Tel est le raisonnement des biologistes prudens qui ne paraissent pas accepter la finalité, mais ils ne se rendent peut-être pas compte que cette influence de la sélection et de l’hérédité, c’est encore la finalité.

Une loi, biologique ou non, porte en elle-même toutes ses conséquences. Si la loi fatidique de l’hérédité et de la sélection a conduit la matière vivante à pulluler sur l’écorce terrestre, et à prendre les formes sous lesquelles elle s’est propagée et diversifiée, c’est que ce développement et ces formes étaient inclus dans la loi même. De même qu’une équation compliquée, avant même qu’un mathématicien de génie en ait su déduire les innombrables conséquences, les contient toutes en soi ; de même les lois de la sélection qui ont abouti à la vie d’êtres adaptés et compliqués, contiennent en germe, en puissance, tout le développement du monde animé.

Supposons qu’une loi fiscale soit promulguée qui détruise une industrie prospère ; toutes les conséquences funestes de cette loi sont incluses en elle. Misères, maladies, suicides, exils, révolutions : tout cela est contenu dans la loi édictée. Supposons qu’une loi soit bienfaisante ; tous les bienfaits qui naîtront d’elle, sont contenus en elle.

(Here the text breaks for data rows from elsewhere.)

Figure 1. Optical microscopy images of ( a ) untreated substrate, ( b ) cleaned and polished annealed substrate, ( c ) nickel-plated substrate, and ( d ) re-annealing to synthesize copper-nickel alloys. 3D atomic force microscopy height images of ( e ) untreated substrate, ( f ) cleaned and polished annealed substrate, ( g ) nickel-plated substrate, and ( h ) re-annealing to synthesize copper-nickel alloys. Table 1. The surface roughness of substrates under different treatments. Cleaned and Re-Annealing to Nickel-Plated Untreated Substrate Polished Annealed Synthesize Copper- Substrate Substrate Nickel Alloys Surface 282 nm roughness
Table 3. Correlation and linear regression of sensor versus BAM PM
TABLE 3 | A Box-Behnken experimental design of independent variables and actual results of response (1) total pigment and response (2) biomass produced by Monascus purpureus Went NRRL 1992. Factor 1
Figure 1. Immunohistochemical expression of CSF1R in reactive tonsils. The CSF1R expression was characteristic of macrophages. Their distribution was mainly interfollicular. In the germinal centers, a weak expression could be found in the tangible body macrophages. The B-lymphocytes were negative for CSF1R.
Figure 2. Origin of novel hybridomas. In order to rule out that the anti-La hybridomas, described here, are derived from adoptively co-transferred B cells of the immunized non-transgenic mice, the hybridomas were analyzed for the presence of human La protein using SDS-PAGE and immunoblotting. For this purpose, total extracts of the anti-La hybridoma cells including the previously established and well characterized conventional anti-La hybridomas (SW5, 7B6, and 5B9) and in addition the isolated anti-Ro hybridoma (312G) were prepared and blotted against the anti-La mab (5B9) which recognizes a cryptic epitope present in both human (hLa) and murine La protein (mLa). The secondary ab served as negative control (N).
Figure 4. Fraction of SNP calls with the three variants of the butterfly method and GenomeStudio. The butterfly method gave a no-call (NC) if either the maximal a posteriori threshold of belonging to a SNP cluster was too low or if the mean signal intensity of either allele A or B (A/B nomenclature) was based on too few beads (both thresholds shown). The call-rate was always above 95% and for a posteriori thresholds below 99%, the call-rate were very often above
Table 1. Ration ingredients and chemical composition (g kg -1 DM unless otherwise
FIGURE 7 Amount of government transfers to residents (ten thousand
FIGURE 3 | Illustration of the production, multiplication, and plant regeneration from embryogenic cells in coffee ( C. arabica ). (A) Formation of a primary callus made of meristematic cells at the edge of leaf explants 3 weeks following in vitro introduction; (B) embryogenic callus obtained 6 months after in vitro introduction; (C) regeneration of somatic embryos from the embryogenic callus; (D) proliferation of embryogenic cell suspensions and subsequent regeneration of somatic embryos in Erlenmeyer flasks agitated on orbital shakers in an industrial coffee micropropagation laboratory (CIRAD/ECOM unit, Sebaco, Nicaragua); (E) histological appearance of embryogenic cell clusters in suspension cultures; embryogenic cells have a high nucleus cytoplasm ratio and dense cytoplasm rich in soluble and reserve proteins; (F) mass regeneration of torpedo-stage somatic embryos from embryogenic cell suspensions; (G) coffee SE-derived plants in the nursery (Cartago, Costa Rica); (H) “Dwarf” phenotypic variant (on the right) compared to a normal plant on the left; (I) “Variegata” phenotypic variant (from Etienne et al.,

Les lois qui dirigent les phénomènes sont responsables de ces phénomènes. Puisque les lois de la sélection ont eu pour résultats des vies merveilleusement compliquées et organisées, c’est que des merveilles de complication et d’organisation étaient en puissance dans ces lois.

Or, en suivant à travers les âges les successifs acheminemens de la matière vivante plastique vers les formes actuelles, on découvre vaguement une complication croissante. Les premières formes vivantes étaient surtout végétales ; puis sont venus des invertébrés et des vertébrés inférieurs. Les mammifères n’ont apparu que plus tard ; et l’homme, homo sapiens, pourvu d’une intelligence supérieure, est venu presque en dernier lieu. Tout se passe comme si, lente dans ses agissemens, procédant par des progrès presque insensibles, féconde en avortemens et en informes ébauches, la loi biologique qui régit les êtres avait voulu réaliser l’existence de l’homme.